Maquiavelo detalló que en el 2020 el anexo 13 representó sólo .39 por ciento del PIB, para  2021, este anexo representó .51 por ciento. La experta en presupuesto observó además que hay entidades en las que el recurso destinado para la igualdad entre mujeres y hombres es menor, aunque no así sus necesidades. 

Por ejemplo, mientras en 2021 a Aguascalientes se le otorgaron 572 millones de pesos (en cifras cerradas) a Baja California Sur se le asignó sólo 10 millones. Además de la diferencia de presupuesto otorgado, se observa que año con año cada entidad hace un gasto distinto de él. Por ejemplo, mientras en 2019 BCS gastó el total de su presupuesto derivado del Anexo 13, para 2020 gastó menos de la mitad. 

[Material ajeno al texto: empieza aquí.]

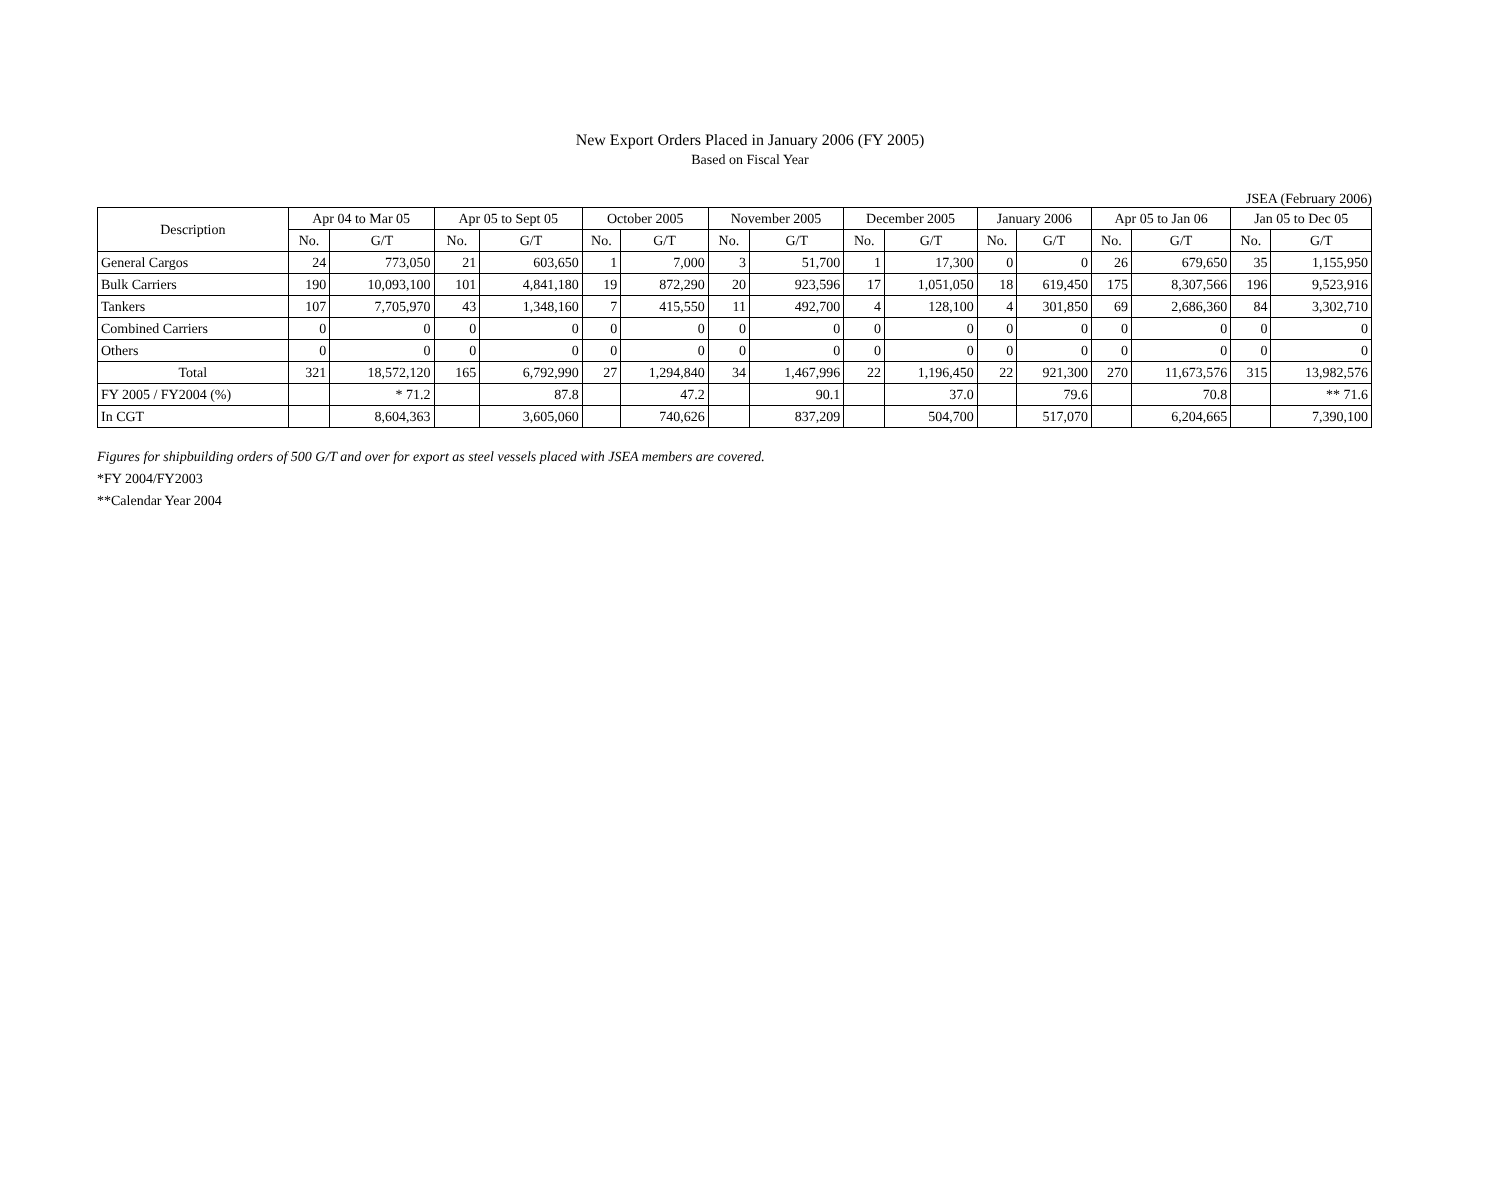New Export Orders Placed in January 2006 (FY 2005)
Based on Fiscal Year
JSEA (February 2006)
| Description | Apr 04 to Mar 05 | | Apr 05 to Sept 05 | | October 2005 | | November 2005 | | December 2005 | | January 2006 | | Apr 05 to Jan 06 | | Jan 05 to Dec 05 | |
| --- | --- | --- | --- | --- | --- | --- | --- | --- | --- | --- | --- | --- | --- | --- | --- | --- |
| | No. | G/T | No. | G/T | No. | G/T | No. | G/T | No. | G/T | No. | G/T | No. | G/T | No. | G/T |
| General Cargos | 24 | 773,050 | 21 | 603,650 | 1 | 7,000 | 3 | 51,700 | 1 | 17,300 | 0 | 0 | 26 | 679,650 | 35 | 1,155,950 |
| Bulk Carriers | 190 | 10,093,100 | 101 | 4,841,180 | 19 | 872,290 | 20 | 923,596 | 17 | 1,051,050 | 18 | 619,450 | 175 | 8,307,566 | 196 | 9,523,916 |
| Tankers | 107 | 7,705,970 | 43 | 1,348,160 | 7 | 415,550 | 11 | 492,700 | 4 | 128,100 | 4 | 301,850 | 69 | 2,686,360 | 84 | 3,302,710 |
| Combined Carriers | 0 | 0 | 0 | 0 | 0 | 0 | 0 | 0 | 0 | 0 | 0 | 0 | 0 | 0 | 0 | 0 |
| Others | 0 | 0 | 0 | 0 | 0 | 0 | 0 | 0 | 0 | 0 | 0 | 0 | 0 | 0 | 0 | 0 |
| Total | 321 | 18,572,120 | 165 | 6,792,990 | 27 | 1,294,840 | 34 | 1,467,996 | 22 | 1,196,450 | 22 | 921,300 | 270 | 11,673,576 | 315 | 13,982,576 |
| FY 2005 / FY2004 (%) | | * 71.2 | | 87.8 | | 47.2 | | 90.1 | | 37.0 | | 79.6 | | 70.8 | | ** 71.6 |
| In CGT | | 8,604,363 | | 3,605,060 | | 740,626 | | 837,209 | | 504,700 | | 517,070 | | 6,204,665 | | 7,390,100 |
Figures for shipbuilding orders of 500 G/T and over for export as steel vessels placed with JSEA members are covered.
*FY 2004/FY2003
**Calendar Year 2004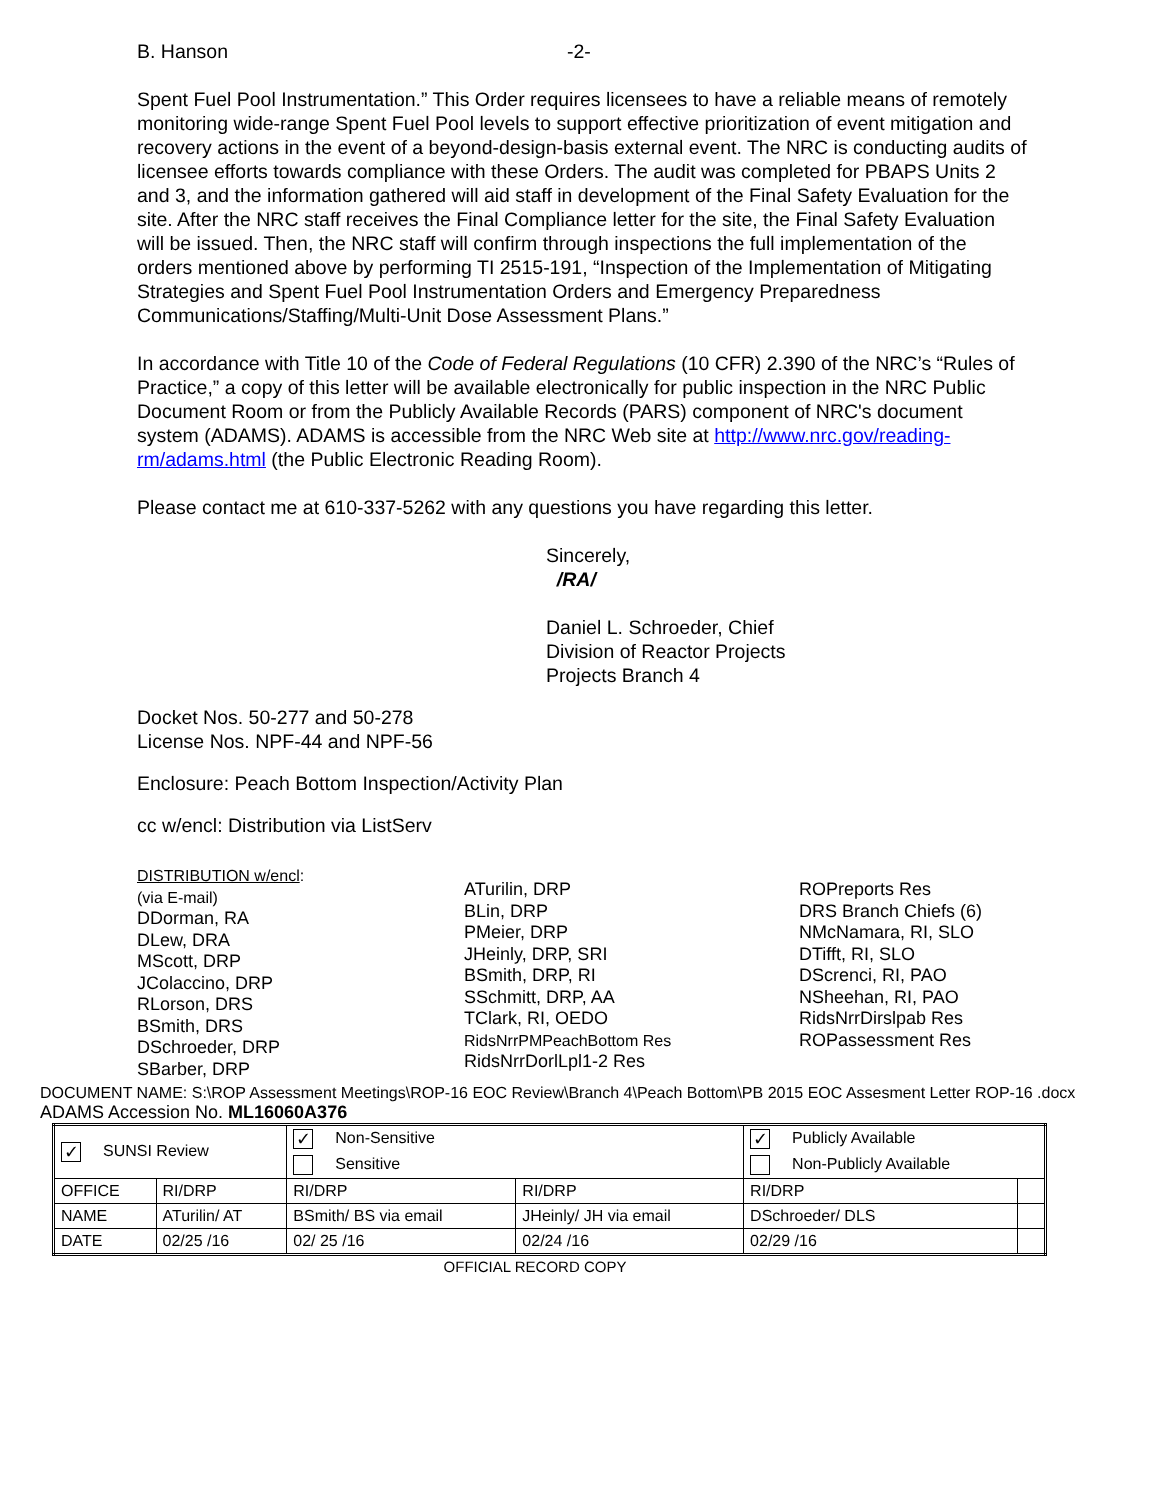B. Hanson -2-
Spent Fuel Pool Instrumentation.” This Order requires licensees to have a reliable means of remotely monitoring wide-range Spent Fuel Pool levels to support effective prioritization of event mitigation and recovery actions in the event of a beyond-design-basis external event. The NRC is conducting audits of licensee efforts towards compliance with these Orders. The audit was completed for PBAPS Units 2 and 3, and the information gathered will aid staff in development of the Final Safety Evaluation for the site. After the NRC staff receives the Final Compliance letter for the site, the Final Safety Evaluation will be issued. Then, the NRC staff will confirm through inspections the full implementation of the orders mentioned above by performing TI 2515-191, “Inspection of the Implementation of Mitigating Strategies and Spent Fuel Pool Instrumentation Orders and Emergency Preparedness Communications/Staffing/Multi-Unit Dose Assessment Plans.”
In accordance with Title 10 of the Code of Federal Regulations (10 CFR) 2.390 of the NRC’s “Rules of Practice,” a copy of this letter will be available electronically for public inspection in the NRC Public Document Room or from the Publicly Available Records (PARS) component of NRC's document system (ADAMS). ADAMS is accessible from the NRC Web site at http://www.nrc.gov/reading-rm/adams.html (the Public Electronic Reading Room).
Please contact me at 610-337-5262 with any questions you have regarding this letter.
Sincerely,
/RA/
Daniel L. Schroeder, Chief
Division of Reactor Projects
Projects Branch 4
Docket Nos. 50-277 and 50-278
License Nos. NPF-44 and NPF-56
Enclosure: Peach Bottom Inspection/Activity Plan
cc w/encl: Distribution via ListServ
DISTRIBUTION w/encl:
(via E-mail)
DDorman, RA
DLew, DRA
MScott, DRP
JColaccino, DRP
RLorson, DRS
BSmith, DRS
DSchroeder, DRP
SBarber, DRP
ATurilin, DRP
BLin, DRP
PMeier, DRP
JHeinly, DRP, SRI
BSmith, DRP, RI
SSchmitt, DRP, AA
TClark, RI, OEDO
RidsNrrPMPeachBottom Res
RidsNrrDorlLpl1-2 Res
ROPreports Res
DRS Branch Chiefs (6)
NMcNamara, RI, SLO
DTifft, RI, SLO
DScrenci, RI, PAO
NSheehan, RI, PAO
RidsNrrDirslpab Res
ROPassessment Res
DOCUMENT NAME: S:\ROP Assessment Meetings\ROP-16 EOC Review\Branch 4\Peach Bottom\PB 2015 EOC Assesment Letter ROP-16 .docx
ADAMS Accession No. ML16060A376
| ✓ SUNSI Review | | ✓ Non-Sensitive | | ✓ Publicly Available | |
| | | Sensitive | | Non-Publicly Available | |
| OFFICE | RI/DRP | RI/DRP | RI/DRP | RI/DRP | |
| NAME | ATurilin/ AT | BSmith/ BS via email | JHeinly/ JH via email | DSchroeder/ DLS | |
| DATE | 02/25 /16 | 02/ 25 /16 | 02/24 /16 | 02/29 /16 | |
OFFICIAL RECORD COPY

De acuerdo con la experta, en el análisis del presupuesto no se identifica una coherencia progresiva en la distribución del recurso, ya que no existe una explicación basada en indicadores o buenas prácticas que justifiquen su incremento; además, los recursos dados no siempre son utilizados para temas con perspectiva de género sino que se dispersan en todas las áreas de la administración y en muchos casos son etiquetados como viáticos o papelería; no hay objetivos claros qué cumplir porque algunos programas no cuentan con reglas de operación; y persiste una falta de investigación documental que permita evaluar el presupuesto. 

En el foro participaron más de 25 expertas en derechos de las mujeres, de España, Argentina, Honduras y México.